Allure de The Prodigies avec qui ils ont collaborés dans le passé, I Don’t Rate You sort du lot avec ses effets bien saturés et sa construction plus complexe qu’à l’habitude. Effets vocaux, montée en puissance, il y a des réminiscences de rave party bien nerveuse. Ils expérimentent aussi beaucoup dans cet album, sortent de leur zone de confort, pour un rendu encore plus percutant.

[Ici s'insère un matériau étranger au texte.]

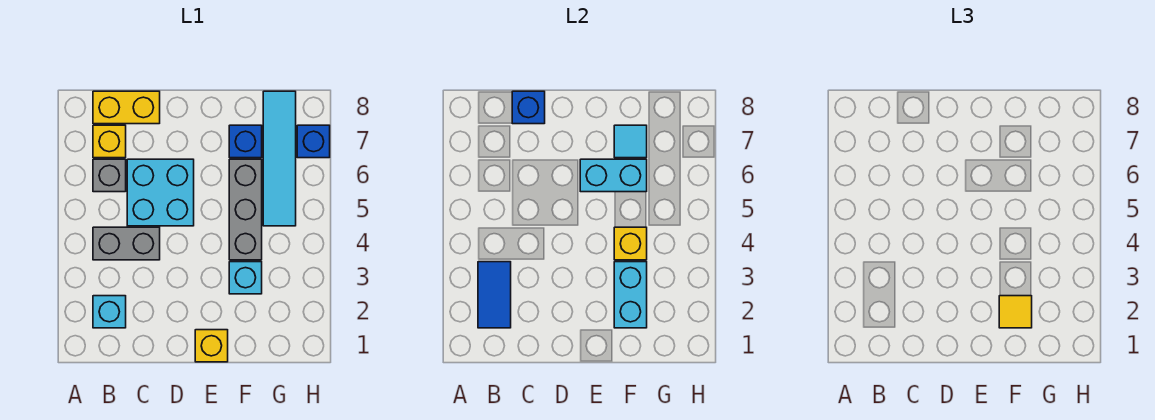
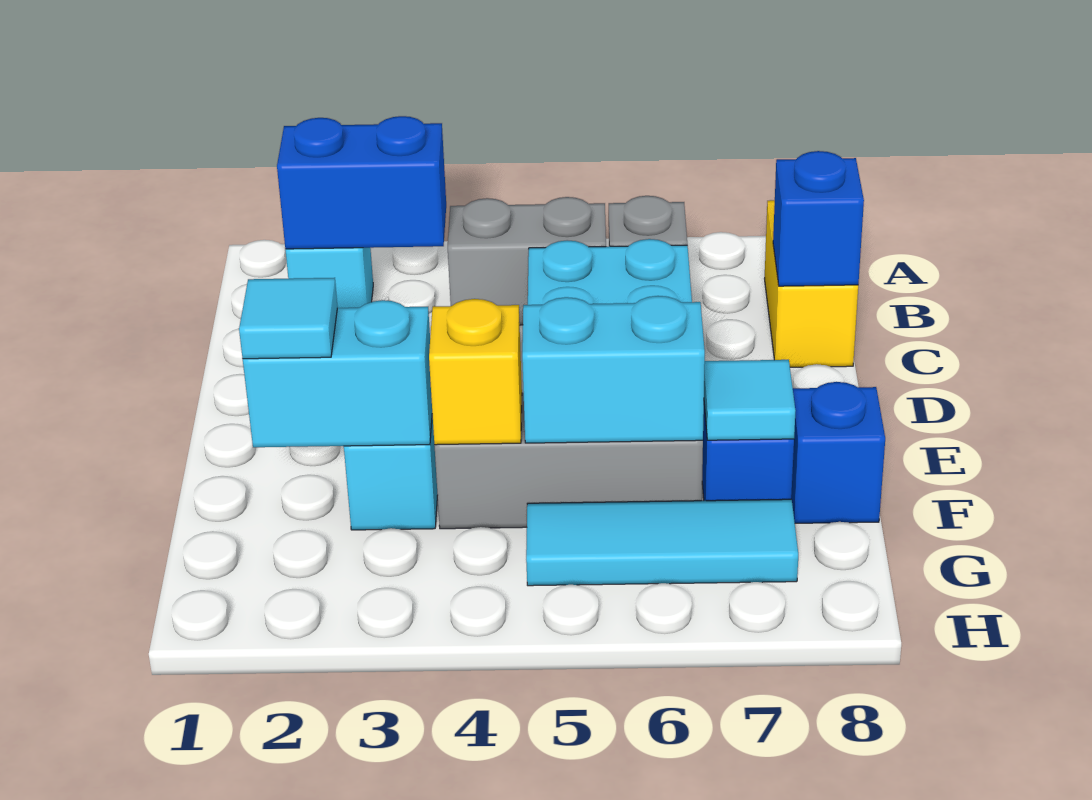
blue 1x2 tile [478,262,511,328] -> blue 1x2 brick [277,116,446,249]
grey 1x2 brick [93,227,160,260] -> grey 1x2 brick turned to [448,197,606,325]
yellow 1x1 brick [93,125,126,158] -> none
yellow 1x1 brick [195,330,228,362] -> none
cyan 1x2 brick [580,159,647,192] -> cyan 1x2 brick turned to [522,296,705,443]
yellow 1x1 tile [999,296,1032,328] -> cyan 1x1 tile [239,278,338,359]
cyan 1x4 tile [263,91,296,226] -> cyan 1x3 tile [526,499,798,586]
blue 1x1 brick [297,125,330,158] -> blue 1x1 brick moved to [791,382,885,523]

Première fois dans l’histoire du groupe, des guests viennent faire les chœurs de certains sons leur donnant une petite attitude Rn’B. Nudge it se glorifie de la présence de Amy Taylor, du groupe de punk Amyl and the Sniffers, qui se prête au jeu avec talent. Elle vient rajouter sa verve au rap du groupe, qui pour l’occasion pousse à nouveau un peu plus la voix. Une critique de la gentrification et de la glamourisation de la misère, illustrée par ces instagrameurs privilégiés posant dans les quartiers prisons des plus démunis. L’art de créer du contenu vide de sens ou du comment se faire de l’argent sur le dos de la pauvreté.

Deuxième collaboration, Mork n Mindy introduit l’anglaise Billy Nomates qui s’empare des refrains mélodiques. Hommage au célèbre show américain? Sur fond de claviers futuristes, on est pourtant plongé dans l’enfance de Jason. Le clip se déroule dans une reconstitution de sa maison familiale, entre la nostalgie et l’amertume. Beaucoup de tendresse lorsqu’il tente de trouver de la beauté dans ses souvenirs d’enfance, bien qu’il était déjà conscient de la misère sociale dans lequel il était plongé. Une impossibilité de fuir ce milieu, qui il est et ce qu’il fait importe bien peu. 

Cette mélancolie conclura l’album avec Fishcakes. Un synthé qui résonne tel un fantôme du passé alors que Jason entonne une mélopée chargée d’émotions sur les anniversaires au fast food et les cadeaux de Noël de seconde main. « Au moins nous avons vécu » résonne telle une fatalité. 

Sleaford Mods est plus engagé que jamais. Alors que la crise sanitaire et social frappait au plus fort les démunis, ils ont composé et enregistré cet album en un temps record. Une urgence se dessinait. Celle d’exiger une réponse politique, celle de considérer la vie humaine, toutes les vies humaines, d’arrêter l’hypocrisie et de briser les tabous sociétaux. Spare Ribs est un témoignage de notre époque selon un point de vue bien souvent négligé : celui de la classe ouvrière et des plus démunis. Album important, il signe aussi un véritable renouveau musical du duo qui sort de sa zone de confort. Plus que jamais, Sleaford Mods fait corps avec l’Angleterre.